School days to be extended in £1.5bn drive for success

George Osborne will spend £1.5 billion on additional lessons and activities at secondary schools over the next four years in a move that his aides said spelt the end of the “Victorian” finish time of 3.30pm.

In today’s budget, The Times reports that the chancellor will also confirm that local education authorities are to be dismantled and all English state schools required to become academies by 2022, bringing a close to the century-old system.

Longer days — already typical in the fee-paying sector and in many schools in the Far East — will help to improve standards and improve Britain’s position in international league tables, he will claim.

Critics are likely to counter that the additional funding will fall well short of the total bill for extra-curricular activities and more lessons.

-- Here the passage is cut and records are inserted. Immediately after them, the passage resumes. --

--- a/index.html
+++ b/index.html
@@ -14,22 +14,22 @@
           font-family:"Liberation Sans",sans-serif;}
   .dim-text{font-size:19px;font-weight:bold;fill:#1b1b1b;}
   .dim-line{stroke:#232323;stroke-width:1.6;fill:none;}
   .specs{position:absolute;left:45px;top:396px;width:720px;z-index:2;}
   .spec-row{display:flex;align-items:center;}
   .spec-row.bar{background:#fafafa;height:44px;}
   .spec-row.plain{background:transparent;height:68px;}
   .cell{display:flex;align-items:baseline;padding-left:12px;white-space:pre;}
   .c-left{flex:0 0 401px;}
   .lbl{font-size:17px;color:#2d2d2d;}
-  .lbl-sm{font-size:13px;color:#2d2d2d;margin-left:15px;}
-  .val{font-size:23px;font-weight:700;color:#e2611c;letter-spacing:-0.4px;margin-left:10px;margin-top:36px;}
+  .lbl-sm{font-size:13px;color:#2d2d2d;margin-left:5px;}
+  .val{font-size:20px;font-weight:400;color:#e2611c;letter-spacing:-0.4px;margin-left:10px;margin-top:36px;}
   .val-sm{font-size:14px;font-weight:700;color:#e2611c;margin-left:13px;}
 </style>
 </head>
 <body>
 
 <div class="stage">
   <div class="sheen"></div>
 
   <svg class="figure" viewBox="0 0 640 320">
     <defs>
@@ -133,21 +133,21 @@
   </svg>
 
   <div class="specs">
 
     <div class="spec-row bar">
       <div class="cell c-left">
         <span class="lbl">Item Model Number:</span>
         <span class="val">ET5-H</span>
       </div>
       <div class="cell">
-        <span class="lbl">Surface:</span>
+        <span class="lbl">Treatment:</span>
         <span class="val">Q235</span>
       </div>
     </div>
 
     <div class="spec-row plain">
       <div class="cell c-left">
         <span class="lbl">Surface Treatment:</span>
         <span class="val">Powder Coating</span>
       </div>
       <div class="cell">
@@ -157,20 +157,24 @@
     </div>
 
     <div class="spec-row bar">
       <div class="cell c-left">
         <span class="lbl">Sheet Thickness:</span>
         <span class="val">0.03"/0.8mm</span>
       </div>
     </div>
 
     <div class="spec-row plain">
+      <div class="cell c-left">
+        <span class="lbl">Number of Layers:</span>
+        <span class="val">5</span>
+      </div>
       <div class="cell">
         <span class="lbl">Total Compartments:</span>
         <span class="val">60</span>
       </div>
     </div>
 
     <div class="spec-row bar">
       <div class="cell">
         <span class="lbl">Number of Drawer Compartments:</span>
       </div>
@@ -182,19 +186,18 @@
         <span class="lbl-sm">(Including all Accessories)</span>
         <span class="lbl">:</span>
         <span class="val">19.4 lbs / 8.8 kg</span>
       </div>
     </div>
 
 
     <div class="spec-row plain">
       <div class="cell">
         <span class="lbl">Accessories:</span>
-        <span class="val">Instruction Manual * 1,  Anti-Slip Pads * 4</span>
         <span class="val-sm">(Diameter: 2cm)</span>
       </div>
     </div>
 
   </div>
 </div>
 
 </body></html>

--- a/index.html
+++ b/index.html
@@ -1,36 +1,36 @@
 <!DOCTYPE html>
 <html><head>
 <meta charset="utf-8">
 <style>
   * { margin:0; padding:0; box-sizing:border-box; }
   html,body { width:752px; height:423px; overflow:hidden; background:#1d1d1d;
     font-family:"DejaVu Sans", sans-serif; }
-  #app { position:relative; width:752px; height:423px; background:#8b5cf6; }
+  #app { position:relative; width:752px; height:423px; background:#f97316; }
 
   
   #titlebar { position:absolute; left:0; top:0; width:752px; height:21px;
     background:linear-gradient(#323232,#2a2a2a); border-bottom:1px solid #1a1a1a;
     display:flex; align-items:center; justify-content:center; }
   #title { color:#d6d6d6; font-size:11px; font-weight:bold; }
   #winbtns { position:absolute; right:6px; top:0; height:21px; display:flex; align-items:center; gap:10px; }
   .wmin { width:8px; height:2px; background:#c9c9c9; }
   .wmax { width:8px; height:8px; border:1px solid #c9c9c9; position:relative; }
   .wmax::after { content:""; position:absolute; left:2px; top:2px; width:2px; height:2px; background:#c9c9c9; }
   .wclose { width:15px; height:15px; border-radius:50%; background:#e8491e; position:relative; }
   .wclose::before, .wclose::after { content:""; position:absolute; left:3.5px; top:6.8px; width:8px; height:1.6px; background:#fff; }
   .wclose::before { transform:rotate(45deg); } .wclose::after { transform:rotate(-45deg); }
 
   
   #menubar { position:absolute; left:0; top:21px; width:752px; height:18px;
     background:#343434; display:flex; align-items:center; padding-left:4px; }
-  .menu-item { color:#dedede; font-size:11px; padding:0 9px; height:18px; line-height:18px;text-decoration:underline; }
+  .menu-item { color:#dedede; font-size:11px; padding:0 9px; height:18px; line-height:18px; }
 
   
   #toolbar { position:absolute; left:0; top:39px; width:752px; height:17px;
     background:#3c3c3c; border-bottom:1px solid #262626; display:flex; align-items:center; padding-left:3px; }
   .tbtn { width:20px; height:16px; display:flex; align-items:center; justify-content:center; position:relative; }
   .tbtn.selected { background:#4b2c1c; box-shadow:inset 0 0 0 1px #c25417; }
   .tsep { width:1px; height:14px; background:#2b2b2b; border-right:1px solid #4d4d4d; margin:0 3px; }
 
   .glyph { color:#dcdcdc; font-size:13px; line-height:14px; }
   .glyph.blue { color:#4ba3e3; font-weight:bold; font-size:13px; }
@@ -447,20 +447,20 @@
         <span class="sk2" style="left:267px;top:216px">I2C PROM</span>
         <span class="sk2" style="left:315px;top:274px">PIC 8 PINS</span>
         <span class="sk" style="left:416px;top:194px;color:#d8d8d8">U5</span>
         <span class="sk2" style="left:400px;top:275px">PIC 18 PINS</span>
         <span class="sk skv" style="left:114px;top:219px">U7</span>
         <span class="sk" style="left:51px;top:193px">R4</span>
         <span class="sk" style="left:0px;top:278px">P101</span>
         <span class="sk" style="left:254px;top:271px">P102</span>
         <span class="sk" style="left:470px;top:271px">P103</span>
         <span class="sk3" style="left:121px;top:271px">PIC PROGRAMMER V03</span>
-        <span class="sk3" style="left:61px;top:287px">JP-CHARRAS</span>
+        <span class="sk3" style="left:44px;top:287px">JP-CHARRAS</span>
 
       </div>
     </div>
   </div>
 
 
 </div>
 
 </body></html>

The Treasury admits that there is only enough money for a quarter of state secondaries, about 850 schools, to offer extended hours. Longer days could also pose challenges for transport arrangements, particularly in rural areas. Mr Osborne will insist, though, that action is needed to close the productivity gap between Britain and its competitors, including emerging powers such as China.

Allowing schools to apply for funding for at least five more hours a week of tuition or activities such as sport and arts would ensure that “the next generation have the skills and confidence they need when they leave school to compete with their peers across the world”, one of the chancellor’s aides said.

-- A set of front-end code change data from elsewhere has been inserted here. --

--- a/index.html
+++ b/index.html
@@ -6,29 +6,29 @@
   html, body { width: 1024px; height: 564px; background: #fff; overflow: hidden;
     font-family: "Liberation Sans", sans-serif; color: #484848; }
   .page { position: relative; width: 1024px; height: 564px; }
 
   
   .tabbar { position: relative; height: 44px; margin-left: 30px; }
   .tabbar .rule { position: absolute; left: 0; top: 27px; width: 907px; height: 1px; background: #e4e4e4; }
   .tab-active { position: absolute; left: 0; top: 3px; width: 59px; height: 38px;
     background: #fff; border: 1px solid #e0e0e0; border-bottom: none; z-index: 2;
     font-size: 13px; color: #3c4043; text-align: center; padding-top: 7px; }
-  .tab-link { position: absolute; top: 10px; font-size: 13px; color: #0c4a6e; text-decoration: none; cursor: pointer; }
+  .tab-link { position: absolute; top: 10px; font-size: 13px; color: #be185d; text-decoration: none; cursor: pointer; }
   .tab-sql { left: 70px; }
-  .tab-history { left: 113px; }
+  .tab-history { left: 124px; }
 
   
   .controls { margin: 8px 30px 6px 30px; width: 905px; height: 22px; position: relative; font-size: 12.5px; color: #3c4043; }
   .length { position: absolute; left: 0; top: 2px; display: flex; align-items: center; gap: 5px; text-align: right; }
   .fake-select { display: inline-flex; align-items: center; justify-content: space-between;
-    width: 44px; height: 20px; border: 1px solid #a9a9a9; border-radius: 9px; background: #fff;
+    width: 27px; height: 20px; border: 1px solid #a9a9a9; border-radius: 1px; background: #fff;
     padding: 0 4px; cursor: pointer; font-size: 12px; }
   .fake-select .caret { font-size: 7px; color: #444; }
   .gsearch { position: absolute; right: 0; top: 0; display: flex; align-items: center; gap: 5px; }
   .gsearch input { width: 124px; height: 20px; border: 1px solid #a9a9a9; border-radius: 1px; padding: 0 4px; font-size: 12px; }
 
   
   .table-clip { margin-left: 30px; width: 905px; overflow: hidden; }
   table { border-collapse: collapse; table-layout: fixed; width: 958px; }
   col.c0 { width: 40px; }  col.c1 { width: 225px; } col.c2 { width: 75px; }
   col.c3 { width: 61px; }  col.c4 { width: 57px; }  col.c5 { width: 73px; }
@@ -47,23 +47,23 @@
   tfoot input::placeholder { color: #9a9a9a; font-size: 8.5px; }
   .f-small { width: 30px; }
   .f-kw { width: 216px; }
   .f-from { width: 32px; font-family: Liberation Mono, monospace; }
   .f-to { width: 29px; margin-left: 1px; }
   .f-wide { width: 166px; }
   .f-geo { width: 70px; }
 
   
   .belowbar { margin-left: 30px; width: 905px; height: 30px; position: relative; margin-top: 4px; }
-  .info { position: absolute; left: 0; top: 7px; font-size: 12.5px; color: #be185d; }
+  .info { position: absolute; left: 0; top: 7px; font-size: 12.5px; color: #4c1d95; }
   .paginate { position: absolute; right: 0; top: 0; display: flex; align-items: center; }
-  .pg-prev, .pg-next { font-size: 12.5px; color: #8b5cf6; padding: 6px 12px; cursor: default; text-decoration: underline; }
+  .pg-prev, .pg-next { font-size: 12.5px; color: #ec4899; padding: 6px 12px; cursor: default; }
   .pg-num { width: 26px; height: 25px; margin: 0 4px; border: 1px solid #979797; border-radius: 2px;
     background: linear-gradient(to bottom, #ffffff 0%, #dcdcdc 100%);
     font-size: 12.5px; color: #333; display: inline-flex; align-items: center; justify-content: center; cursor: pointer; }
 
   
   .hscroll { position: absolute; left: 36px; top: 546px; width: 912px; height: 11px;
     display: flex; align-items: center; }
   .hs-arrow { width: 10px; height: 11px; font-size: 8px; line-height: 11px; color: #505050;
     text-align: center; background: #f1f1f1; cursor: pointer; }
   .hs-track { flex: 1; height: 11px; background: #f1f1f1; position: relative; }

Mr Osborne, who was forced to back down over radical pension reforms after pressure from David Cameron, has instead settled on education as the main theme of today’s budget, with the requirement for all state schools to become academies at its heart.

Local education authorities were created in 1902 to replace school boards. They oversee 40 per cent of secondary schools in England, although fewer primaries — about 15 per cent — have converted to academies.
Schools which refuse to put in place plans to make the switch by 2022 will be taken over and made into academies, Mr Osborne will announce.

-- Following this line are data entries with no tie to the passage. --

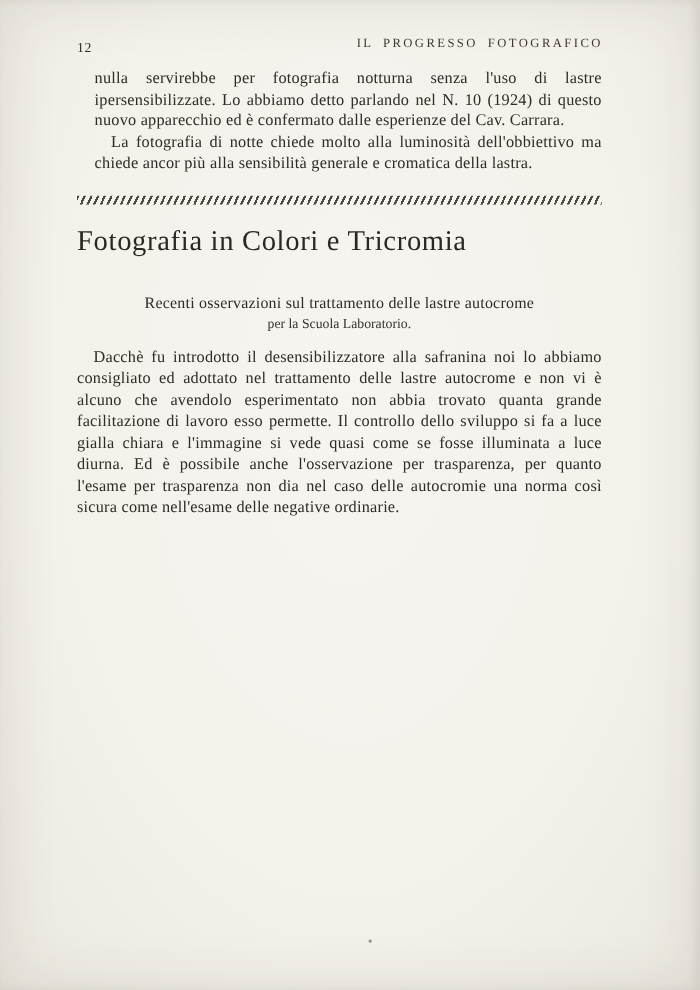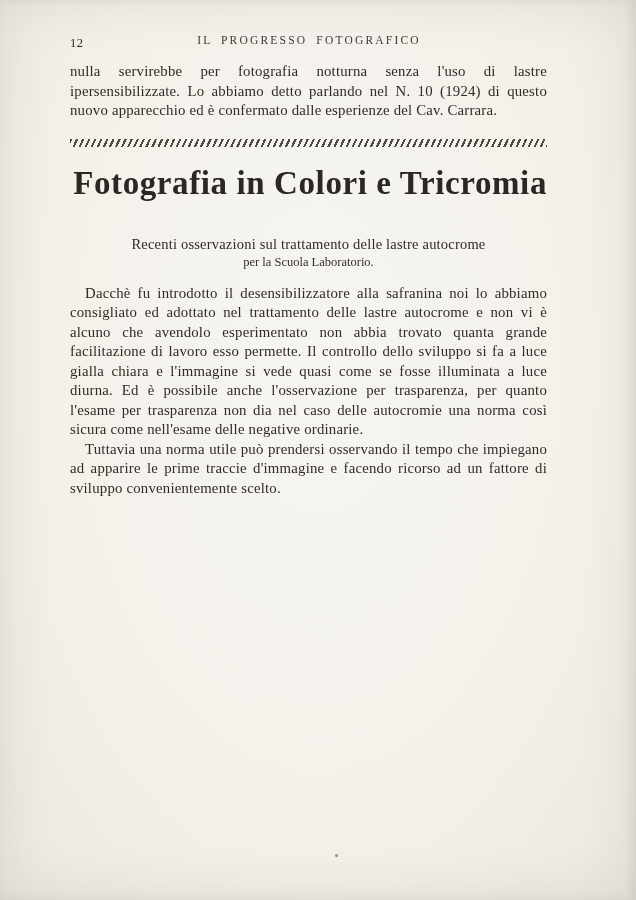--- a/index.html
+++ b/index.html
@@ -28,58 +28,58 @@
   }
   .page-num {
     position: absolute;
     left: 0;
     top: 2px;
     font-size: 12.5px;
     letter-spacing: 0.5px;
   }
   .journal-title {
     display: block;
-    text-align: center;
+    text-align: right;
     font-size: 11.5px;
     letter-spacing: 2.2px;
     word-spacing: 4px;
     color: #3c3831;
   }
   .text-column {
     position: absolute;
     top: 62px;
     left: 70px;
     width: 477px;
   }
   .intro p, .article-body p {
     margin: 0;
     text-align: justify;
     font-size: 14.8px;
     line-height: 19.5px;
     text-indent: 15px;
     letter-spacing: 0.2px;
   }
   .intro p.no-indent { text-indent: 0; }
-  .intro { margin-bottom: 18px; }
+  .intro { margin-bottom: 18px; margin-left: 16px; }
   .divider {
     height: 8px;
     width: 100%;
     margin: 6px 0 18px 0;
     background: repeating-linear-gradient(
       115deg,
       #35312b 0px, #35312b 2px,
       transparent 2px, transparent 5.5px
     );
     opacity: 0.88;
   }
   .article-title {
     margin: 10px 0 0 0;
-    text-align: right;
-    font-size: 33px;
-    font-weight: 700;
+    text-align: left;
+    font-size: 26px;
+    font-weight: 400;
     letter-spacing: 0.6px;
     color: #2b2722;
   }
   .article-subtitle {
     margin: 34px 0 2px 0;
     text-align: center;
     font-size: 14.5px;
     font-weight: 400;
     letter-spacing: 0.2px;
   }
@@ -107,31 +107,31 @@
 
   <header class="running-head">
     <span class="page-num">12</span>
     <span class="journal-title">IL PROGRESSO FOTOGRAFICO</span>
   </header>
 
   <main class="text-column">
 
     <section class="intro">
       <p class="no-indent">nulla servirebbe per fotografia notturna senza l'uso di lastre ipersensibilizzate. Lo abbiamo detto parlando nel N. 10 (1924) di questo nuovo apparecchio ed è confermato dalle esperienze del Cav. Carrara.</p>
+      <p>La fotografia di notte chiede molto alla luminosità dell'obbiettivo ma chiede ancor più alla sensibilità generale e cromatica della lastra.</p>
     </section>
 
     <div class="divider"></div>
 
     <h1 class="article-title">Fotografia in Colori e Tricromia</h1>
 
     <h2 class="article-subtitle">Recenti osservazioni sul trattamento delle lastre autocrome</h2>
     <div class="article-byline">per la Scuola Laboratorio.</div>
 
     <section class="article-body">
       <p>Dacchè fu introdotto il desensibilizzatore alla safranina noi lo abbiamo consigliato ed adottato nel trattamento delle lastre autocrome e non vi è alcuno che avendolo esperimentato non abbia trovato quanta grande facilitazione di lavoro esso permette. Il controllo dello sviluppo si fa a luce gialla chiara e l'immagine si vede quasi come se fosse illuminata a luce diurna. Ed è possibile anche l'osservazione per trasparenza, per quanto l'esame per trasparenza non dia nel caso delle autocromie una norma così sicura come nell'esame delle negative ordinarie.</p>
-      <p>Tuttavia una norma utile può prendersi osservando il tempo che impiegano ad apparire le prime traccie d'immagine e facendo ricorso ad un fattore di sviluppo convenientemente scelto.</p>
     </section>
 
   </main>
 
   <div class="scan-dot"></div>
 
 </div>
 
 </body></html>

The academy reforms will prompt a hunt for more school sponsors, with extra financial incentives likely to be required from the Treasury.

Provision must also be made for “Cinderella schools” — those that are unattractive to potential sponsors owing to their small size, limited budgets, expensive buildings or remote locations. At present the local authority is the only source of help.

Ministers are expected to follow the announcement with a review of at least 200 remaining statutory functions for education provision held by local authorities, with a view to stripping many of these away.

Town halls may, however, regain power over school admissions, one of the most sensitive areas of policy.

This responsibility now lies with academies and there are claims that some use this as a form of covert selection. Some freedoms enjoyed by academies, such as flexible funding agreements, would be diluted by a new contract, leaving some with less independence than at present.

Legislation is likely to prevent small primary schools becoming standalone academies, forcing them to join a group to achieve economies of scale.

Lucy Powell, the shadow education secretary, said: “There is no evidence to suggest that academisation leads to school improvement. Only last week the chief inspector of schools, Sir Michael Wilshaw, wrote to the secretary of state for education highlighting ‘serious weaknesses’ in academy chains. How the government can plough ahead in light of his evidence beggars belief. We want to see robust accountability and oversight of all schools, regardless of type.”

Kevin Courtney, deputy general secretary of the National Union of Teachers, also criticised the plan. “The fig leaf of parental choice, school autonomy and raising standards has finally been dropped and the government’s real agenda has been laid bare: all schools to be removed from the support of their local authority and schools instead to be run by remote academy trusts, unaccountable to parents, staff or local communities.”

Mr Osborne said: “It is simply unacceptable that Britain continues to sit too low down the global league tables for education. So I’m going to get on with finishing the job we started five years ago, to drive up standards and set schools free from the shackles of local bureaucracy.”